Wednesday, August 04, 2010

Scarred for Life by Shea K

Let’s see - you are uncomfortable in your own skin, you are restless and unable to stay in one place too long, you don’t want to hang out with your friends, don’t really trust anyone, and you tend to scrounge on your relatives by showing up uninvited at their doorstep asking for a bed for a few days. In fact you are homeless by choice, moving around purely for the sake of not getting attached to anyone or anything.

One day you show up at – what you think is – the doorstep of your cousin’s house asking for a bed, and by pure chance you get into the home of someone with a kind soul willing to help you changes your lifestyle and needing you in return to put a new meaning into their life. Does it sound like real life? Not by far, but does that really matter? We are after all dealing with romantic fiction.

The Great Dane (no we’ ant talking dogs here!) or Danny - to her friends - is an ex-musician and the homeless protagonist of this story, and Nicole is the owner of the house on whose doorstep Dane comes looking for a bed for a couple of nights. Dane is shown to the den by Nicole’s boyfriend – Dane’s cousin - and crashes on the couch oblivious to the fact that Nicole – whom she haven’t met – decides to end the relationship with her obnoxious cousin in the early hours of the morning. This leaves the rather surprised Nicole with a house guest and Dane with a choice of leaving with a rumbling stomach or staying for breakfast, a shower and – well - something more.

This is a simple story with a storyline that I really can’t see how anyone could stretch to a 252 pages long novel, but Shea K did exactly that mostly by relaying the interactions between Danny and Nicole while they share the sort of everyday life that I guess we all live most of the time – making a meal, lounging on the couch, watching TV, going to work, cleaning the house etc.

I’m serious, nothing much is going on and what you get for two-thirds of the story is mostly just one day after another of two women rooming together, building the foundation of a friendship and a dependency on each other for something that they didn’t know they needed, or was able to give.

One of the best things you can say about this romance is that it’s slow moving.
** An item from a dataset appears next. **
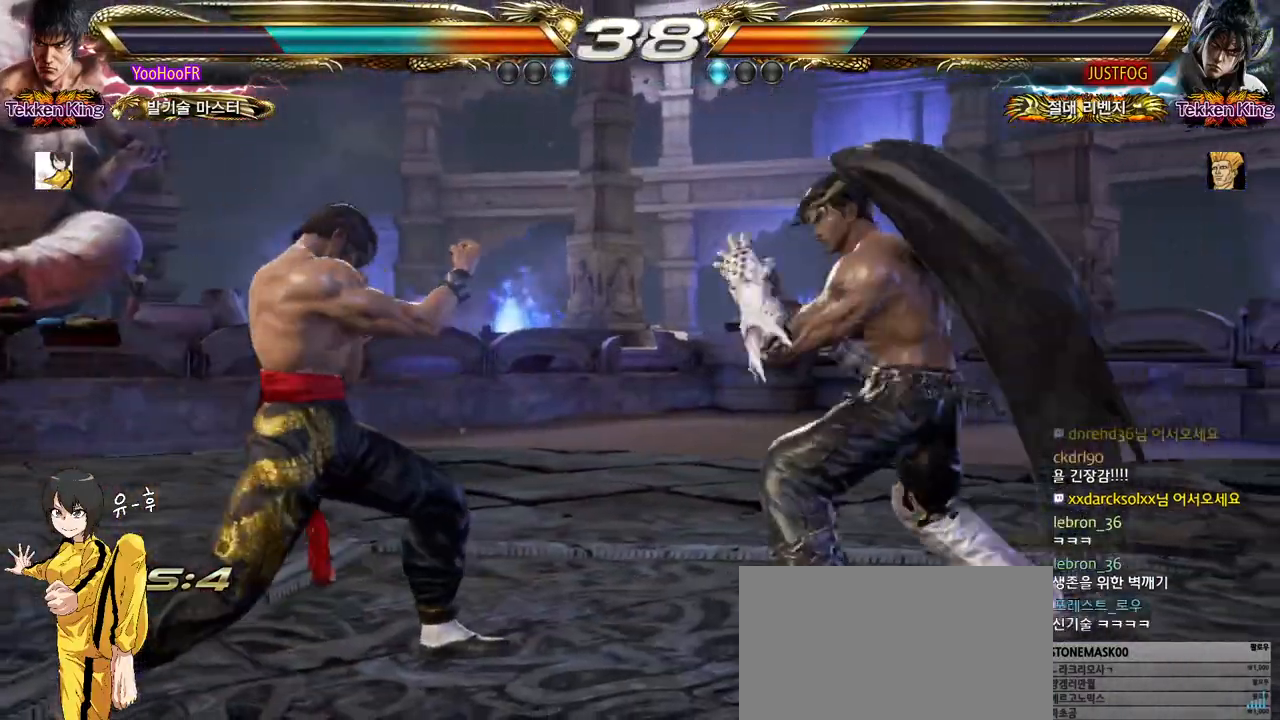
{"buttons": [], "left_stick": "center", "events": [[433, "left_stick", "center"]]}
Nothing of the too fast falling in love and heat for the ladies in “Scarred for Life”, they take their time. On the other hand you won’t get the earth-shattering romance either, somehow the deeper feelings and the angst part of falling in love and acting on it doesn’t really come across in the story.

Overall I’ll say that this is a nice romance and it did hold my attention all the way to the end – no fast scrolling needed to get through the story, but if you are looking for drama and steamy sex, you’ll find better entertainment elsewhere. There is a sort of extra chapter to the story in “Birthday Treat”.

I don’t know if anyone is looking for stories involving women of colour, but I thought that I should mention that Nicole is half Puerto Rican, not that it has any influence on the storyline, and that there is a rather surprising story behind the “caramel-colour” of Dane’s skin.